- _Your instructions_
Scan the entries below for the word "middle" and copy every line in which it occurs.

[Information shown — start]

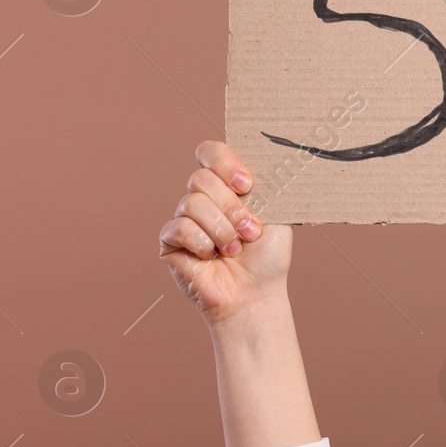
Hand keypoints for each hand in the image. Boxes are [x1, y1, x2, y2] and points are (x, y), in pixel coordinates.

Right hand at [159, 140, 291, 323]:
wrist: (254, 293)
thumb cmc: (266, 257)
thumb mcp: (276, 214)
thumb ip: (264, 185)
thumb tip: (263, 160)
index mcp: (227, 186)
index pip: (210, 153)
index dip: (224, 163)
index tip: (246, 185)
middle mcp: (202, 197)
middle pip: (201, 178)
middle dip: (232, 208)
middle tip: (250, 231)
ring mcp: (184, 218)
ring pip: (192, 202)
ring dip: (221, 229)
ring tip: (234, 249)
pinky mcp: (169, 241)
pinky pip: (180, 227)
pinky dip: (202, 243)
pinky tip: (212, 257)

[Information shown — finish]

- _Exercise solution_
middle mcp: (202, 197)
middle pip: (201, 178)
middle dip: (232, 208)
middle tip: (250, 231)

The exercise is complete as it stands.